Laser Cutting Tolerance Guide
Production-realistic tolerances for fiber and CO2 laser cutting, by material type and thickness.
Dimensional Accuracy
Modern fiber lasers with linear drives hold ±0.002"–0.004" over the full sheet (5' x 10') on thin material. On individual features: ±0.002" is standard, ±0.001" is achievable on small parts cut slowly. Accuracy degrades on thick material — at 0.500" steel, ±0.005" is production-realistic. At 1", ±0.008"–0.010". These are practical numbers, not machine spec numbers.
Hole Accuracy
Laser-cut holes: ±0.003" on diameter for holes 1x–3x material thickness. Holes smaller than material thickness are problematic — the beam dwells and creates taper. Best practice: design holes ≥ 1.5x material thickness for clean, round results. On thin material (< 0.125"), holes down to 0.040" are achievable with pulse cutting.
Kerf Width
Fiber laser kerf: 0.006"–0.012" depending on power and material thickness. CO2 laser kerf: 0.008"–0.020". The software compensates automatically, but designers should be aware of minimum web width: 1.5x material thickness between adjacent features.
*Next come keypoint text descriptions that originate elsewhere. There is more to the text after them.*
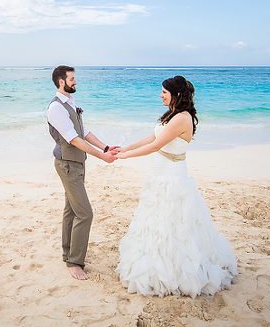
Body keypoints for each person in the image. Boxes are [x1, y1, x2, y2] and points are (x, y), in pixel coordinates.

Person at [115, 76, 238, 297]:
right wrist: (123, 148)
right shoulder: (171, 115)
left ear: (177, 94)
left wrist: (125, 157)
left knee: (173, 224)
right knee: (156, 222)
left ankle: (176, 271)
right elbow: (151, 137)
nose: (160, 95)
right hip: (160, 174)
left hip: (172, 178)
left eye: (164, 92)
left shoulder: (182, 118)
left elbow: (155, 146)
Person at [47, 65, 119, 280]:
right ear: (61, 82)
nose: (75, 82)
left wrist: (106, 147)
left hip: (78, 163)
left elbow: (84, 132)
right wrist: (102, 156)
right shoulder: (56, 108)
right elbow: (74, 139)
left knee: (71, 209)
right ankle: (74, 262)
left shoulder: (71, 104)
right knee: (85, 213)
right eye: (72, 79)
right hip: (67, 164)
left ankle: (70, 253)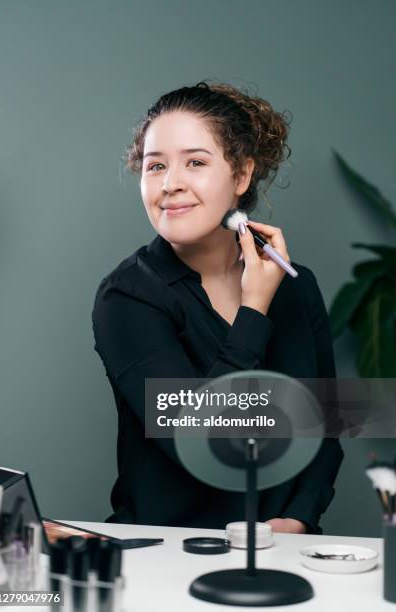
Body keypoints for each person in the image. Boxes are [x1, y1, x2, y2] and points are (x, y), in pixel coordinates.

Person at [92, 80, 344, 534]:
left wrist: (298, 520)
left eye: (195, 162)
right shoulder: (127, 298)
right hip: (167, 553)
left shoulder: (297, 286)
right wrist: (253, 311)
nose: (170, 184)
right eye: (155, 166)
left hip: (286, 550)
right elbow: (204, 444)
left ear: (242, 176)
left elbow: (324, 426)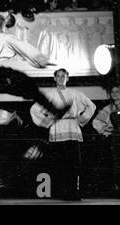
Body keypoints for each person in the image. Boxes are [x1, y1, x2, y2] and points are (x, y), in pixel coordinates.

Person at [30, 68, 95, 200]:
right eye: (58, 76)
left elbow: (91, 106)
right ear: (54, 78)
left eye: (63, 76)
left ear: (67, 78)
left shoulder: (75, 93)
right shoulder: (49, 94)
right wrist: (47, 122)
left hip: (72, 128)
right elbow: (34, 109)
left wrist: (81, 119)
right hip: (57, 128)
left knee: (74, 163)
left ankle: (74, 192)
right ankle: (63, 192)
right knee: (60, 163)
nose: (60, 78)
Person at [92, 85, 120, 195]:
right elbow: (96, 122)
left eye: (117, 91)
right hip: (115, 140)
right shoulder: (108, 108)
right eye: (112, 92)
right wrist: (104, 130)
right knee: (116, 164)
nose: (115, 94)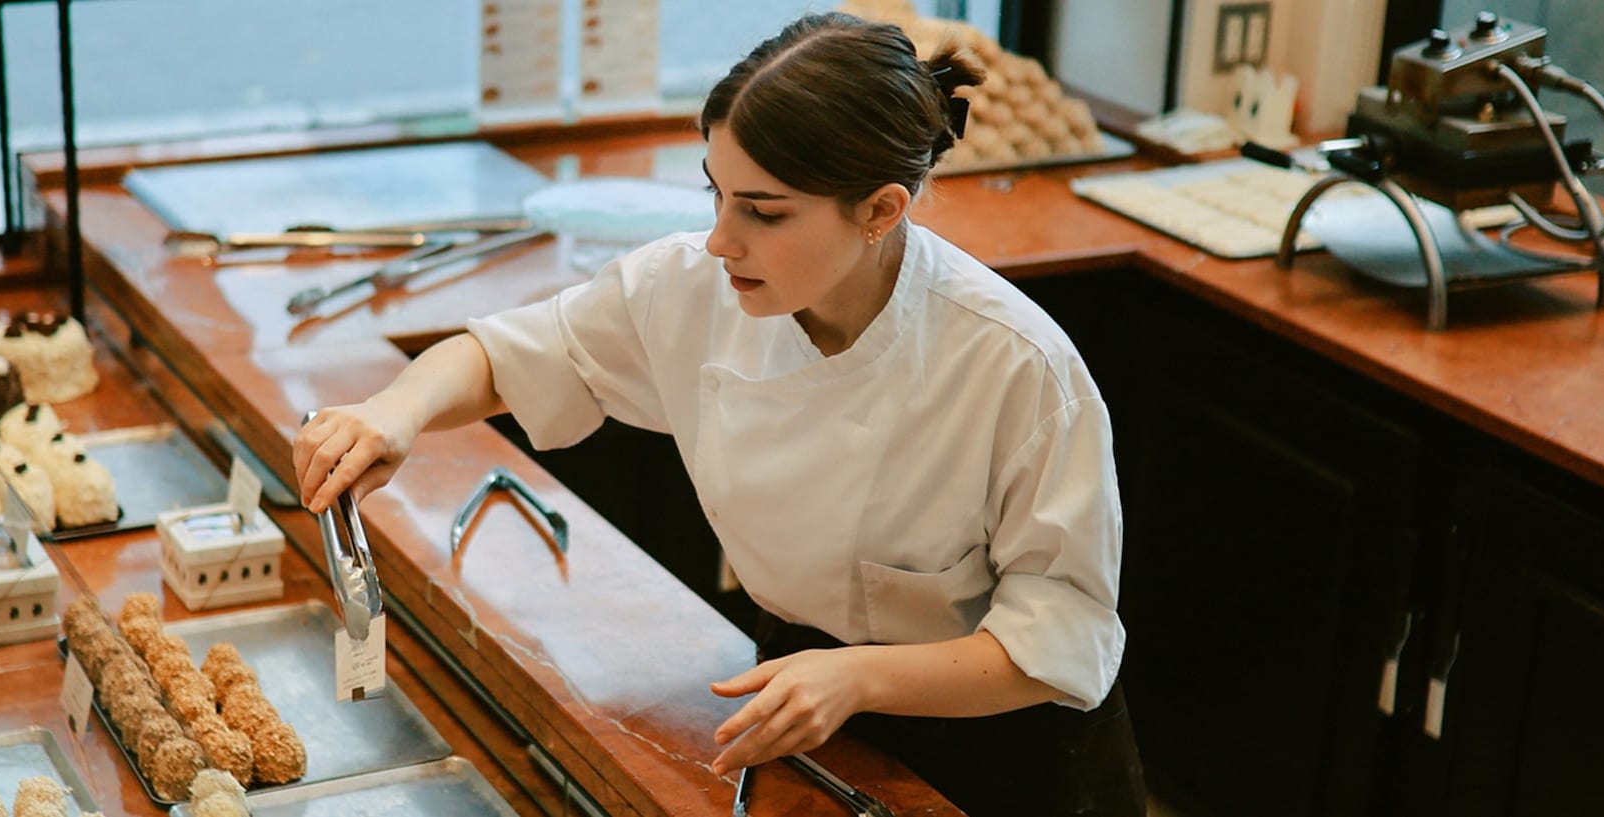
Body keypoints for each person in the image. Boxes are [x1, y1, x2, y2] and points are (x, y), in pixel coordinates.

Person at [293, 12, 1143, 815]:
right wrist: (394, 411)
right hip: (797, 694)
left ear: (882, 210)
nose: (719, 241)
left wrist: (860, 678)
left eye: (763, 212)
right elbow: (513, 354)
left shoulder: (1015, 365)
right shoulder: (696, 290)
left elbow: (1059, 639)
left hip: (1004, 749)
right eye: (717, 195)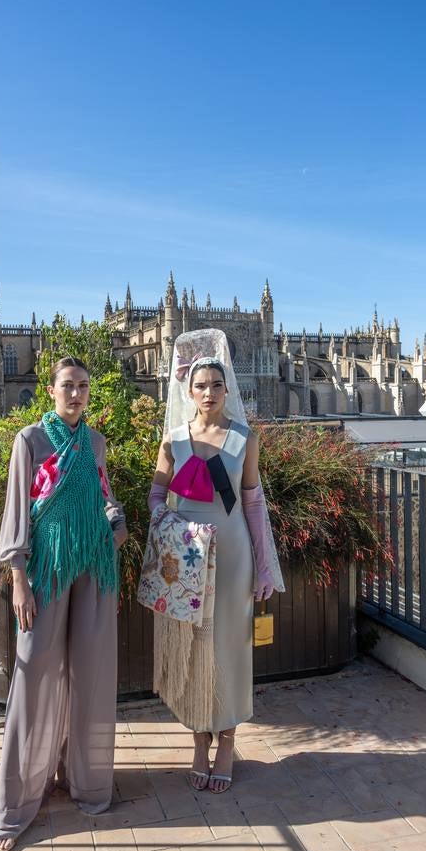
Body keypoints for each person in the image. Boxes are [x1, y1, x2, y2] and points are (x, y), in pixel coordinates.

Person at [0, 356, 127, 851]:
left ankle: (87, 783)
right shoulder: (29, 441)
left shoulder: (96, 443)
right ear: (50, 391)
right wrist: (19, 579)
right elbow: (17, 513)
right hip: (46, 571)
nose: (76, 394)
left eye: (83, 387)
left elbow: (105, 496)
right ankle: (18, 803)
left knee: (91, 674)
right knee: (33, 674)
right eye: (68, 386)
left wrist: (117, 522)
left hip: (94, 565)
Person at [148, 329, 284, 793]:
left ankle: (226, 740)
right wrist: (168, 527)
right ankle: (199, 740)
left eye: (216, 386)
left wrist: (265, 566)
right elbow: (156, 494)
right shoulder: (172, 440)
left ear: (228, 391)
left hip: (232, 556)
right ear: (188, 391)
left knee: (228, 647)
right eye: (200, 386)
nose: (208, 393)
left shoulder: (244, 438)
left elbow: (252, 504)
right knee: (192, 649)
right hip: (187, 560)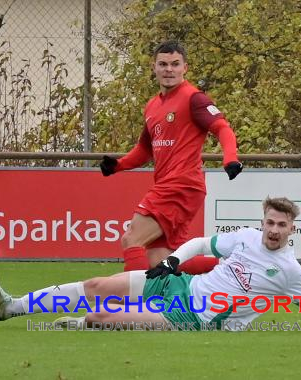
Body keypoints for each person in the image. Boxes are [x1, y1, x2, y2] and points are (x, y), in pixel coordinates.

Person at [0, 197, 301, 332]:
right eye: (270, 222)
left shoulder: (290, 272)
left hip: (194, 317)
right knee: (97, 286)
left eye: (281, 225)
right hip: (179, 285)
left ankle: (76, 325)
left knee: (100, 316)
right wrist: (171, 262)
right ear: (263, 221)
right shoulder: (246, 237)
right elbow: (199, 243)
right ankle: (11, 306)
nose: (273, 230)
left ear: (291, 229)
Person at [99, 40, 242, 275]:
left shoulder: (194, 98)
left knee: (132, 239)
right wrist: (118, 165)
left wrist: (230, 159)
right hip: (172, 186)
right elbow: (145, 149)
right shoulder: (152, 106)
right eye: (163, 64)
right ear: (153, 67)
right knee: (160, 259)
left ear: (185, 67)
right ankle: (236, 269)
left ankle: (130, 306)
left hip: (181, 185)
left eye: (175, 64)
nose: (169, 69)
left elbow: (223, 128)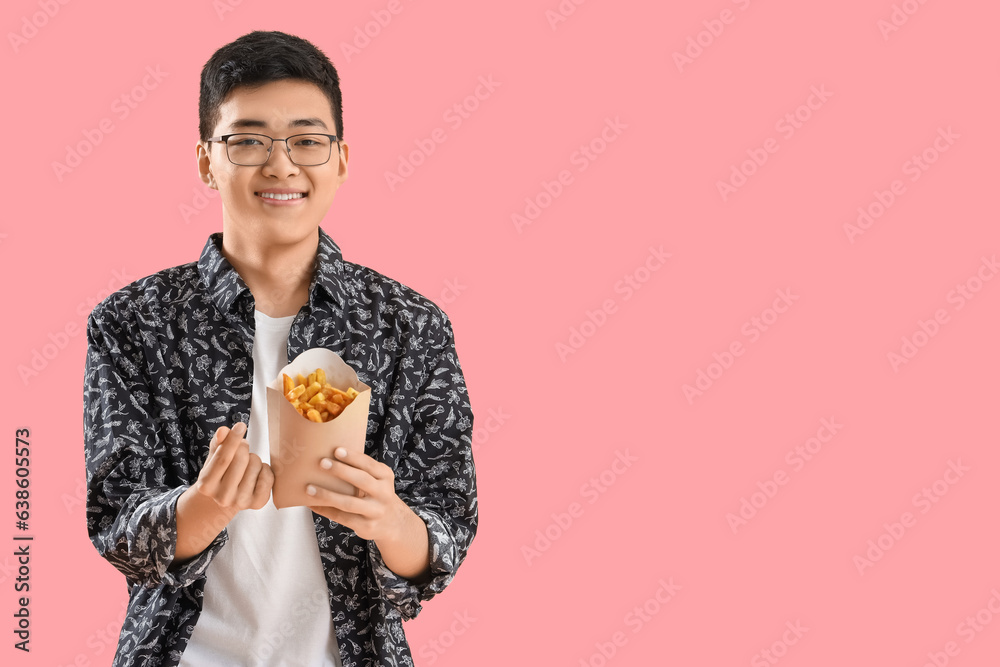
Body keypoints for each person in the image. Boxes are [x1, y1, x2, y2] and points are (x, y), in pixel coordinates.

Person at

Narrower webs will melt, distort, or fall away during cutting.
Flatness & Distortion
Laser introduces localized heat — thermal distortion is real on thin material with dense cut patterns. Sheet 20 ga and thinner with features closer than 0.500" apart may bow or warp. Mitigation: nitrogen assist (less heat), optimized cut sequencing, and stress-relief cuts. Parts destined for brake press forming rarely have flatness issues because the forming process resets the shape.
Edge Quality
Nitrogen-assisted cutting produces a clean, oxide-free edge suitable for welding or finishing. Oxygen-assisted cutting on mild steel produces a thin oxide layer that aids weld penetration but may affect paint adhesion. Fiber laser edges are slightly rougher than CO2 on thick material (> 0.500") due to the shorter wavelength. Edge quality is generally Ra 63–250 μin depending on speed and thickness.
Taper & Perpendicularity
Laser-cut edges are typically perpendicular to within 0.5° on material up to 0.500". On thicker material, slight taper (1°–2°) may appear. CO2 lasers generally produce more perpendicular edges on thick material than fiber. If edge perpendicularity matters, specify it — shops can slow the cut to improve it.